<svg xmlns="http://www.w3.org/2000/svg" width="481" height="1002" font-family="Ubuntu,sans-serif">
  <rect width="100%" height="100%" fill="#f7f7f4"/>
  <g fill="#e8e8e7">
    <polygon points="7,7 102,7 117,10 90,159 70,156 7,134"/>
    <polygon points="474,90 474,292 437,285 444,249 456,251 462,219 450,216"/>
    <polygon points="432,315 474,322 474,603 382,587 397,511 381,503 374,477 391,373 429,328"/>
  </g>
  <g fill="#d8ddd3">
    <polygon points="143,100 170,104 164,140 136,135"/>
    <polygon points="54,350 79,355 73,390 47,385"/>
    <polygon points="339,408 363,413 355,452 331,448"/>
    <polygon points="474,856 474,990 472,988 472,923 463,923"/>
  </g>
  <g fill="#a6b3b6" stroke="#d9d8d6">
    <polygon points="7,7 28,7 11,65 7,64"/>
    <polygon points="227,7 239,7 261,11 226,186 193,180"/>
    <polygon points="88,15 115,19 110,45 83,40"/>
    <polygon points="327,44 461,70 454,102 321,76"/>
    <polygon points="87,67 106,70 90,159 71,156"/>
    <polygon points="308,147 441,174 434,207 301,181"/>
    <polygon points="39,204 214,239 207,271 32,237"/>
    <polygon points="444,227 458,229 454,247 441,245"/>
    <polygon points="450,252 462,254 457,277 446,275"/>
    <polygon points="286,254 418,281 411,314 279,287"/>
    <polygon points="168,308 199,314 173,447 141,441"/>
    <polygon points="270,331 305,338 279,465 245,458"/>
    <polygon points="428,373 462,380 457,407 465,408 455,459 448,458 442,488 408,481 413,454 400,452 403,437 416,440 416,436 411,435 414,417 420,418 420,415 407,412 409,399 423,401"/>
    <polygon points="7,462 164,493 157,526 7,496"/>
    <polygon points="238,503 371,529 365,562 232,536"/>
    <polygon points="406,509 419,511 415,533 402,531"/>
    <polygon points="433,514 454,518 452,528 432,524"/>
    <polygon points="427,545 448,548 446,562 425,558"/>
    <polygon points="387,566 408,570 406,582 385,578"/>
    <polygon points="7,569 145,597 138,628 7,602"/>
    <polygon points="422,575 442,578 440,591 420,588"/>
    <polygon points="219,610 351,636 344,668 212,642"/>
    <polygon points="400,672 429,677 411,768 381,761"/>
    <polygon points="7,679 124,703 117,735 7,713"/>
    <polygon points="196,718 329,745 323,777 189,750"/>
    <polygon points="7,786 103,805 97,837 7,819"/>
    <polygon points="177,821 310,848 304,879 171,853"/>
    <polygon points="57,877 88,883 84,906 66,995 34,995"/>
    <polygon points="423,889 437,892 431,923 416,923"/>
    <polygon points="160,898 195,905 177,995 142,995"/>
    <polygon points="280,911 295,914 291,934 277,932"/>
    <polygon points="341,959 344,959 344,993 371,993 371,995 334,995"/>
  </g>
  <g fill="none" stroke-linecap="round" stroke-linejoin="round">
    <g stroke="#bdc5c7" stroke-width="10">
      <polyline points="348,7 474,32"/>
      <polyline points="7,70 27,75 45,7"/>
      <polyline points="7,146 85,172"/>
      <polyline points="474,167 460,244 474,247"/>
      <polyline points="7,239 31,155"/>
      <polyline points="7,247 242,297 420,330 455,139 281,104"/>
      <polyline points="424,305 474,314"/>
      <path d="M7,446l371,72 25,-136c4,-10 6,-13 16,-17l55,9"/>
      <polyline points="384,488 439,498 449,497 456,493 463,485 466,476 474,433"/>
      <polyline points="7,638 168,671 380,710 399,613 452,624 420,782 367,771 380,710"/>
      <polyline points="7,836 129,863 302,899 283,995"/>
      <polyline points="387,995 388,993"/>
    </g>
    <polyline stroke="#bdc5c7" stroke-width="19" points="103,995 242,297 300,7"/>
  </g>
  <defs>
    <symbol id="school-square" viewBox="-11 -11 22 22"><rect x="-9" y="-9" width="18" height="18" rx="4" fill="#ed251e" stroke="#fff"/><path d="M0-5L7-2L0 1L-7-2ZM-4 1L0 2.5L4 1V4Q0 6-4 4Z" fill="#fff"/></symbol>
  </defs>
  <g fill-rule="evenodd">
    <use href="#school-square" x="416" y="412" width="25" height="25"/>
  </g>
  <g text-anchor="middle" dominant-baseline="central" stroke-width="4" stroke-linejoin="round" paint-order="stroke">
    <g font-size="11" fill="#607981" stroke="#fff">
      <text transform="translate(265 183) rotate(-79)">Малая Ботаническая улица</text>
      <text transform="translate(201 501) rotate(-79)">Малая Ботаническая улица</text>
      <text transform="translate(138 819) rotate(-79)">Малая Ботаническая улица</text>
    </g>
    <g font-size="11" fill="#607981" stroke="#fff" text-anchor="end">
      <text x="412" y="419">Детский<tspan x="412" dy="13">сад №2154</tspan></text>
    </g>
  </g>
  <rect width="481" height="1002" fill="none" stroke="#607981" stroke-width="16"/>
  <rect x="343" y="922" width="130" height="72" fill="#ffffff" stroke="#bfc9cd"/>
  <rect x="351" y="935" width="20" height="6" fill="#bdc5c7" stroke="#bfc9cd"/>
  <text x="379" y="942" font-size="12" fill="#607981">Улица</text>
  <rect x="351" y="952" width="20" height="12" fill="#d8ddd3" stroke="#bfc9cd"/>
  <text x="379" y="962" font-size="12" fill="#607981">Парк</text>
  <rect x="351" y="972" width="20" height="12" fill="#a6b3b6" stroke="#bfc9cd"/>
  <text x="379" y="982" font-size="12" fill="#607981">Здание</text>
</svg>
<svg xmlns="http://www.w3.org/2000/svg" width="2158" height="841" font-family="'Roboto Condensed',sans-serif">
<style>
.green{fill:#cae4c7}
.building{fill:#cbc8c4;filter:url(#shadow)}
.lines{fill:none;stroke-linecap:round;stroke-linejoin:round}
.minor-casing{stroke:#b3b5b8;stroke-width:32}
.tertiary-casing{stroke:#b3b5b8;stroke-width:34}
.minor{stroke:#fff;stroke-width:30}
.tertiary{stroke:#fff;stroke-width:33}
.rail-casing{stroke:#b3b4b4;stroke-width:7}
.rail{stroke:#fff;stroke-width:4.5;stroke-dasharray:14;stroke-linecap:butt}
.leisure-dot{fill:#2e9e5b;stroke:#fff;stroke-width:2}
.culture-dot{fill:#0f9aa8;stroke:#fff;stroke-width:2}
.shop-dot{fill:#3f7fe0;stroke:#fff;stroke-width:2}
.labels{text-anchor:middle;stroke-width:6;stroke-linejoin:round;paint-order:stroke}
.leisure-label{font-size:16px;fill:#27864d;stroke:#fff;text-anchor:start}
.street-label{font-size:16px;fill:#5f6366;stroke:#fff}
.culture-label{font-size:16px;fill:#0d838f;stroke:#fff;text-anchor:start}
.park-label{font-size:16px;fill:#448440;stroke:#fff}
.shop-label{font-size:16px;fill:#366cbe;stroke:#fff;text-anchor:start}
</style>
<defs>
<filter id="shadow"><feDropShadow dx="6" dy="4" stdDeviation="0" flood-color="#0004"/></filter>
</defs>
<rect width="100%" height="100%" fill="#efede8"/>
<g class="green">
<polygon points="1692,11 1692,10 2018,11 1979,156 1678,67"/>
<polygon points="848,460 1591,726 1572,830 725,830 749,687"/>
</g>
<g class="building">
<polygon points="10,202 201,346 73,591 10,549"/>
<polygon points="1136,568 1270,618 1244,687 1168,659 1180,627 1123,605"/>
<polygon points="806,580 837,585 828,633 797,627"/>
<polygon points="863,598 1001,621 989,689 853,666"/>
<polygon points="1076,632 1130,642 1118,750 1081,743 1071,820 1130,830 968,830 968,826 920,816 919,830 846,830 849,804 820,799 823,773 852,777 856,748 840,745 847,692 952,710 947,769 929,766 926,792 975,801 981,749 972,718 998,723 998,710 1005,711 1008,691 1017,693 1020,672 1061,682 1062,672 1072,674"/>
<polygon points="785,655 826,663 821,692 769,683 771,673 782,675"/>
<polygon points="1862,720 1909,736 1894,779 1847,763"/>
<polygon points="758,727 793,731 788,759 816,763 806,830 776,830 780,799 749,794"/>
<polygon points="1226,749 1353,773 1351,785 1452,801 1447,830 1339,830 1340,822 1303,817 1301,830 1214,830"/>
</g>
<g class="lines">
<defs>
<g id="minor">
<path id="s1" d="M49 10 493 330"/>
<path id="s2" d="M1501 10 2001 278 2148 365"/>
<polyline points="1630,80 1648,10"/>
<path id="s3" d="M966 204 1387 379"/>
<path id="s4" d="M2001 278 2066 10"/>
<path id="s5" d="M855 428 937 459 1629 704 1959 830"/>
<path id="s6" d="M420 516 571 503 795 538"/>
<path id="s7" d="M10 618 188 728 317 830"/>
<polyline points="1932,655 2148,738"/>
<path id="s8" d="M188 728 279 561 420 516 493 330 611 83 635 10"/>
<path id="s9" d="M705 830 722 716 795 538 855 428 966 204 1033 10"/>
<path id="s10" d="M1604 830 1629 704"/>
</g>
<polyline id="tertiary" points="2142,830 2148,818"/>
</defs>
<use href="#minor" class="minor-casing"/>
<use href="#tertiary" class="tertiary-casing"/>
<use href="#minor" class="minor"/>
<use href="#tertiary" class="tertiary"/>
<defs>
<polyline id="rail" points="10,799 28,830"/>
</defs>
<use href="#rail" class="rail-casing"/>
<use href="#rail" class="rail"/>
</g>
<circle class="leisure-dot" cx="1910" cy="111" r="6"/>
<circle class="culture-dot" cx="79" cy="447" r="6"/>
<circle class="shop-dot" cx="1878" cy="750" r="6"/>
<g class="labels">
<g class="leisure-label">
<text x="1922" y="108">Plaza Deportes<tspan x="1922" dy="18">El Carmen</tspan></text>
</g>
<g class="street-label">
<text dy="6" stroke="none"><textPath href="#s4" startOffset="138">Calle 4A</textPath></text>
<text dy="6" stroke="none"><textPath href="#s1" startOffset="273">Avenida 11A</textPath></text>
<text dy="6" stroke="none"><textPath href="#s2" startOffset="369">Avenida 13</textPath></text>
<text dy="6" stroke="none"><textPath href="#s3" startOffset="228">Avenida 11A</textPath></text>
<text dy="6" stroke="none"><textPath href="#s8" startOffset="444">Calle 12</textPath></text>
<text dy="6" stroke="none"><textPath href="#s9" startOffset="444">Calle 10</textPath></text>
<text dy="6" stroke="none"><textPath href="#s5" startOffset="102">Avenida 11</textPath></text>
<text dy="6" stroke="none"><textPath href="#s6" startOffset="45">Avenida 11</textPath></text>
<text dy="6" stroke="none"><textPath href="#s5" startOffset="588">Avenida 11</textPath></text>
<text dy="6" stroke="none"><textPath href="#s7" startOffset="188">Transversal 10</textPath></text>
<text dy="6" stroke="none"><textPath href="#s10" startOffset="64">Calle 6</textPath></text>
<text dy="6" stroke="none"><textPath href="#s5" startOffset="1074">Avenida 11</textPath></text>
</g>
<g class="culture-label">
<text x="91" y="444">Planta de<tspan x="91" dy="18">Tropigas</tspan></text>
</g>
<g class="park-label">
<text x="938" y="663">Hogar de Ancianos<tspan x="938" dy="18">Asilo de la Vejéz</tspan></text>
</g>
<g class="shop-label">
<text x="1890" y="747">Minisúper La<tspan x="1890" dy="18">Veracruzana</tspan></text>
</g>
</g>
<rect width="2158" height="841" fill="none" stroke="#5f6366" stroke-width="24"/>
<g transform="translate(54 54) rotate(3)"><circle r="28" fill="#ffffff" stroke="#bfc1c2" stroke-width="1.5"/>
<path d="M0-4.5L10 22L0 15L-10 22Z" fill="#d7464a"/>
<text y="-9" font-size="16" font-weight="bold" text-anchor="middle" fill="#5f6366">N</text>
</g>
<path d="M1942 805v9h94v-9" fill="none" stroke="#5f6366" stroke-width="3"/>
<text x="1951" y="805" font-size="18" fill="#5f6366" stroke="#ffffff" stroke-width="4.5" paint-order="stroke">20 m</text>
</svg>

********************

All lines of the records above that contain the word "linecap" are to be copied out.

  <g fill="none" stroke-linecap="round" stroke-linejoin="round">
.lines{fill:none;stroke-linecap:round;stroke-linejoin:round}
.rail{stroke:#fff;stroke-width:4.5;stroke-dasharray:14;stroke-linecap:butt}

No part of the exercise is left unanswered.